SATURDAY 19 AUGUST BROOME
It was a beautiful day. Seems that at the moment it is getting to the high 20’s during the day, but cools right down at night. Very pleasant weather.
This was the last weekend of the annual Shinju Matsuri Festival, so quite a bit was happening. This event that spreads over more than a week, is a celebration of Broome – its early days as a pearling port in the late 1800’s – and the multi cultural mix that has resulted from those times.
We rode the bikes down town to the weekly Courthouse Markets, held in the gardens of that building. The stalls had a lot of hippie-type stuff – bead work, pottery and so on. There were some Asian food stalls – to be expected with the Japanese, Indonesian, Chinese influences of the past, here.
We had a good browse about. I bought some corn, tomatoes and bananas and a frog magnet for a fridge. We bought some Indonesian food for lunch – it was alright. It was really pleasant, sitting on a bench, in the shade of a huge tree, eating and watching the passing people.

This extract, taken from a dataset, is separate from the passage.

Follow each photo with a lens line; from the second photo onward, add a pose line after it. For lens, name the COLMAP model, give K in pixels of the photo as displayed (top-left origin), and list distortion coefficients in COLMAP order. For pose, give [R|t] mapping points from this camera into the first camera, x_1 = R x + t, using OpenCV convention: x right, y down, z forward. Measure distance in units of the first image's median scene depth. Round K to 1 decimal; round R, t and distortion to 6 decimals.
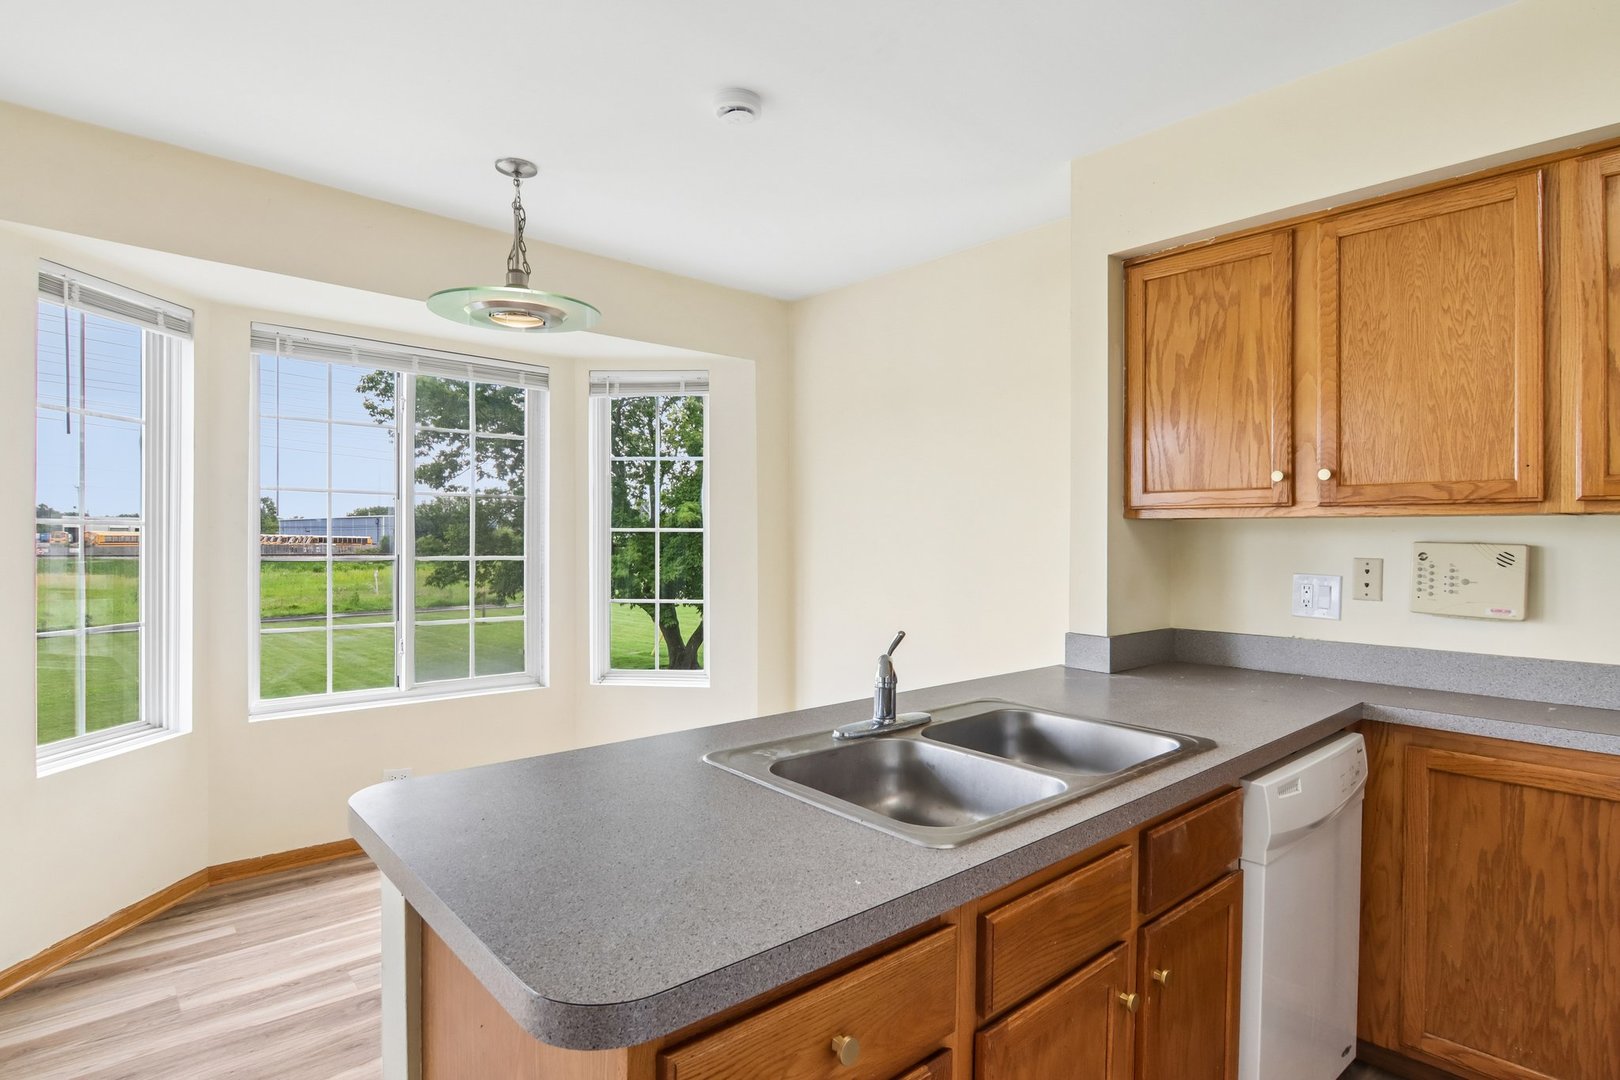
lens RADIAL K [[823.7, 0, 810.0], [0, 823.7, 540.0], [0, 0, 1]] dist [0.004580, -0.023620]
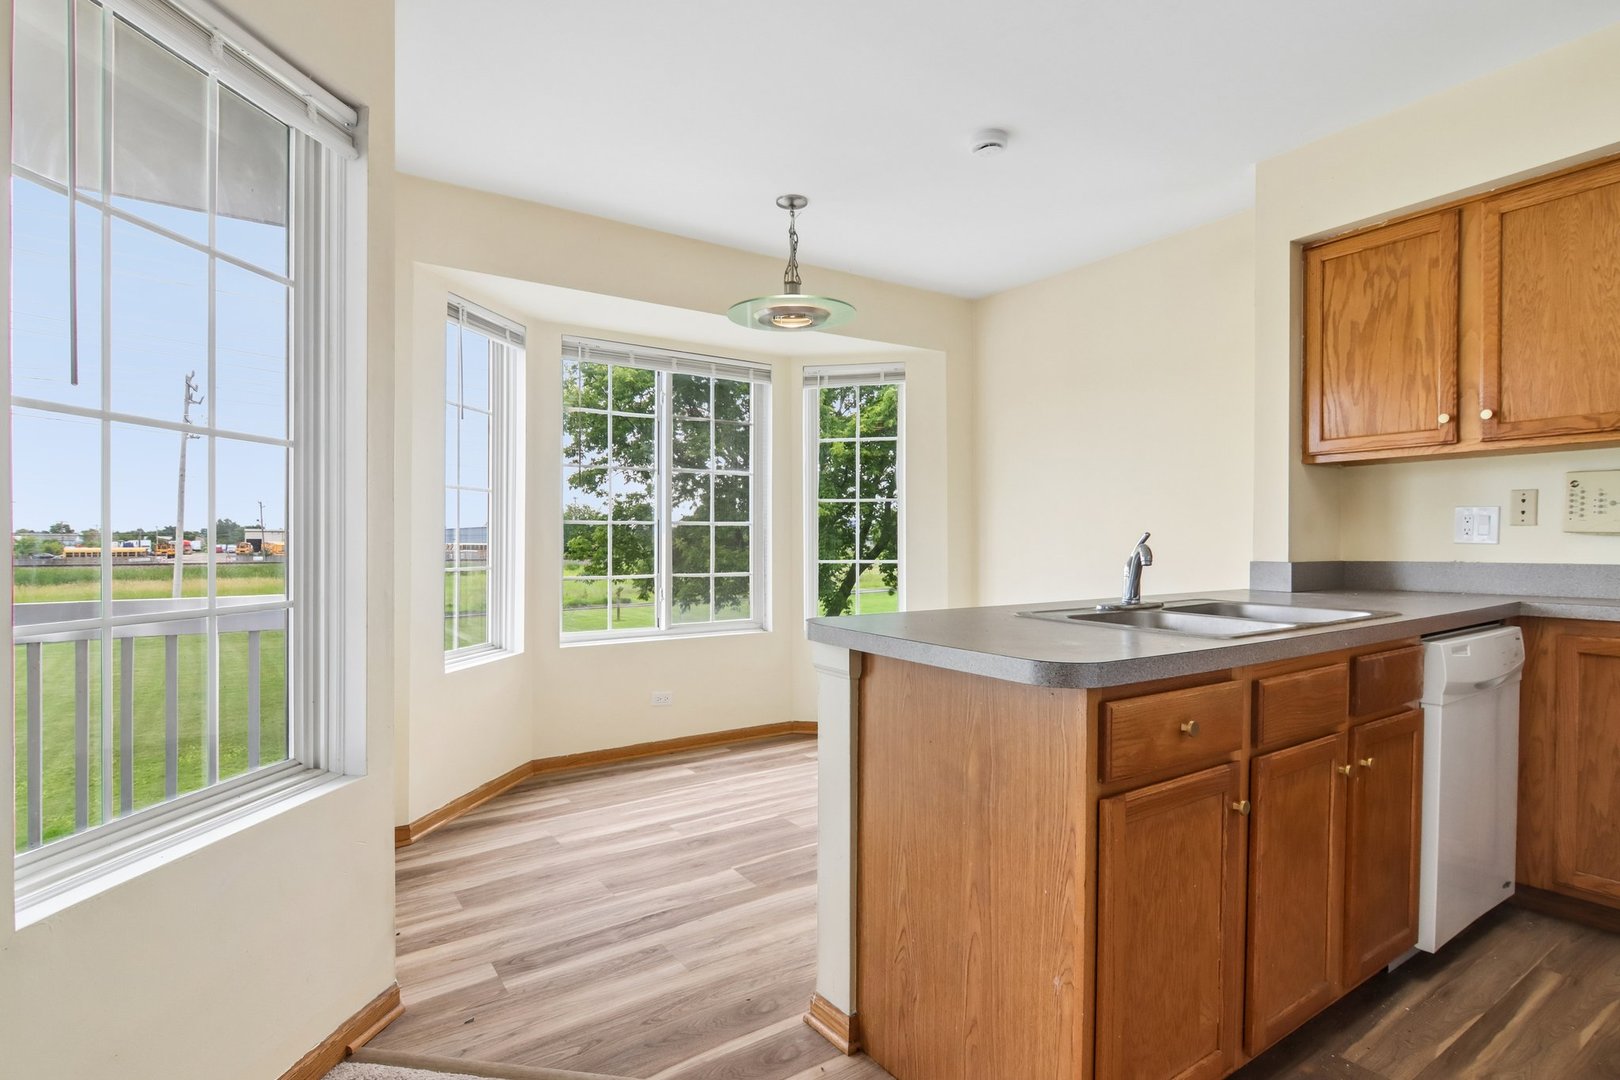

John wanted to see the Art Show and prize winners, associated with the festival, so we rode around, looking for that, eventually finding it at Matso’s Broome Brewery Cafe.
En route, we found a second-hand book shop. John wanted me to buy a novel – he knows how I have been missing reading of late. I got a cheap one that he could read too. He bought an atlas – to help him with the Railroad Tycoon computer game he plays!
The art show work was only average, I thought. Mostly not to my taste.
We rode back to Coles for potatoes and meat.
Much of the day was gone by the time we got back to the van.

Our site at Roebuck Bay Caravan Park
It was good fun, zipping about Broome on the bikes.
I was disappointed to see the numbers of derelict and semi-derelict aborigines in the park at the oval/sports area, drinking there, despite the displayed signs about no alcohol being allowed. I didn’t remember this as an issue, last time, but guess the rain then had driven them all indoors.
It was interesting and unusual that this area, which was right on the main tourist strip, had two sets of public toilets, almost adjacent. One set were open public ones, and the other were ones where the doors were coin operated.
For the remainder of the afternoon, John watched Carlton win the football game.
Tea was scotch fillet steak, mushrooms, potato. The steak was the nicest I’d ever had – so tender.